06 Apr 2022
By Stuart Patrick, Chief Executive of Glasgow Chamber of Commerce
Last week the Scottish Government confirmed a near £2m injection of funding into Glasgow’s city centre – a welcomed resource for the city. The money must help improve the centre’s look and feel to encourage Glaswegians back into their city and begin delivering the repurposing plans that have been developed over 16 months by Glasgow’s City Centre Taskforce. That the centre needs assistance to recover from two years of pandemic policy damage is hard to deny as anyone walking the length of Sauchiehall Street will sadly know. The visitor experience has been degraded by empty units, boarded windows and an upsurge in anti-social behaviour.
Specifically, the cash will help to reduce the costs involved in allowing hospitality businesses keep their outdoor areas operating, find short-term options for bringing fresh life into those empty shops, expand deep cleaning of the city streets and tackle the endless supply of graffiti. Better policing and improved transport connections are also on the list and the money will be used to support plans for the city’s style mile. That both Sauchiehall Street and Argyle Street need to diversify from mainly retail into a wider mix of uses should now be uncontroversial and the funding will help the Council design the masterplans to guide that change. The money will help but it can only be the beginning of the reshaping investment needed, most of which will come from business.
While the Centre for Cities’ research using mobile phone data shows Glasgow is slowly and painfully grappling its way back to pre-pandemic levels, the recovery is unbalanced. The hospitality industry is bouncing back more successfully than retail. Weekends and the night-time economy are growing much faster than weekdays. Less people are returning to their offices than is comfortable, although there has been no exodus of companies even when lease breaks have occurred. We cannot yet tell how extensive hybrid working will be but those lease break decisions suggest daily commuting footfall may drop anywhere between 10 and 25%.
With confirmation of the Scottish Government’s funding also came the final report from the national City Centre Recovery Taskforce. This is a more refreshing read than either the National Strategy for Economic Transformation or the government’s recent Retail Strategy. Perhaps because it is grounded in the lived experiences of the local authority leaders, it is mercifully short of the usual lecturing to business on the Scottish Government’s aspirations for fair work or net zero.
There is a great deal to agree with in the report’s priorities. The role of city centres as productive and sustainable economic engines is powerfully reinforced, while the changing nature of retail and new daily working patterns are properly described, and there are no knee jerk assumptions that the future lies mainly in new residents. New homes will be part of the answer but new cultural facilities, shared workspaces, innovation districts and the recovery of assets like the Scottish Events Campus are just as important. There is a helpful acceptance that clarity on the government’s return to work message is also significant. A common theme though is the search for measures to accelerate the re-use of vacant sites and empty buildings.

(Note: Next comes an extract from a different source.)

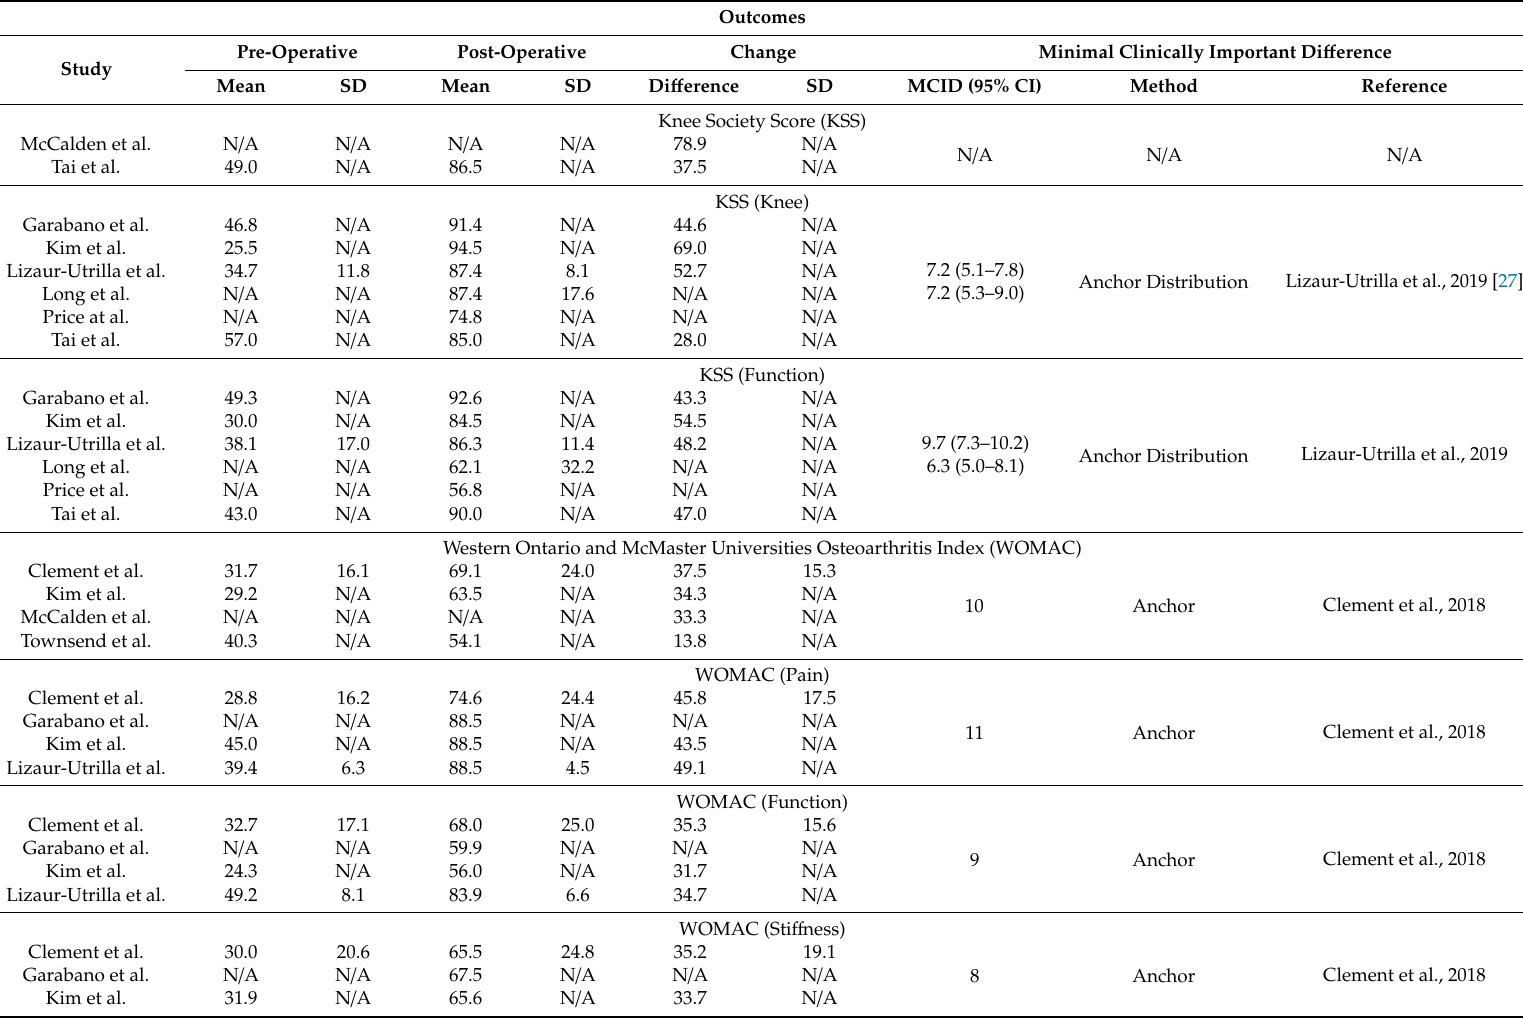
Table 1. Patient-reported outcomes (all instruments standardised to a 0–100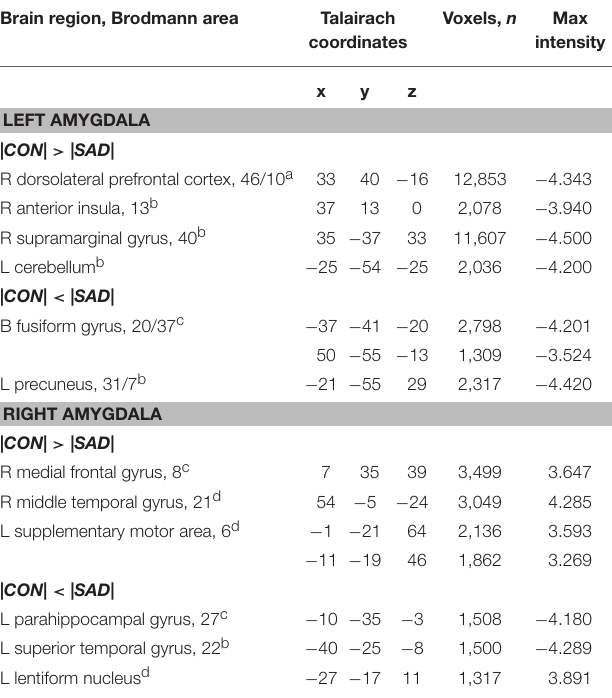
TABLE 2 | Group differences in the resting-state functional connectivity of the left and right amygdala. Brain region, Brodmann area Talairach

In Glasgow’s case, the challenges are two-fold; new options for those empty retail units but also the re-use of older office space in the upper floors of the glorious Victorian buildings that make up our traditional central business district. There is much less of a problem encouraging investment in the development of vacant sites such as the new offices for Virgin Money at 177 Bothwell Street or JP Morgan’s demolition and rebuild on Argyle Street or for Moda Living on the site of the former Strathclyde Police headquarters. The big challenge is the conversion into housing of those remarkable heritage buildings where the sums simply don’t add up. The report does make some early proposals but more is needed on the detailed incentives that will help close the investment funding gap.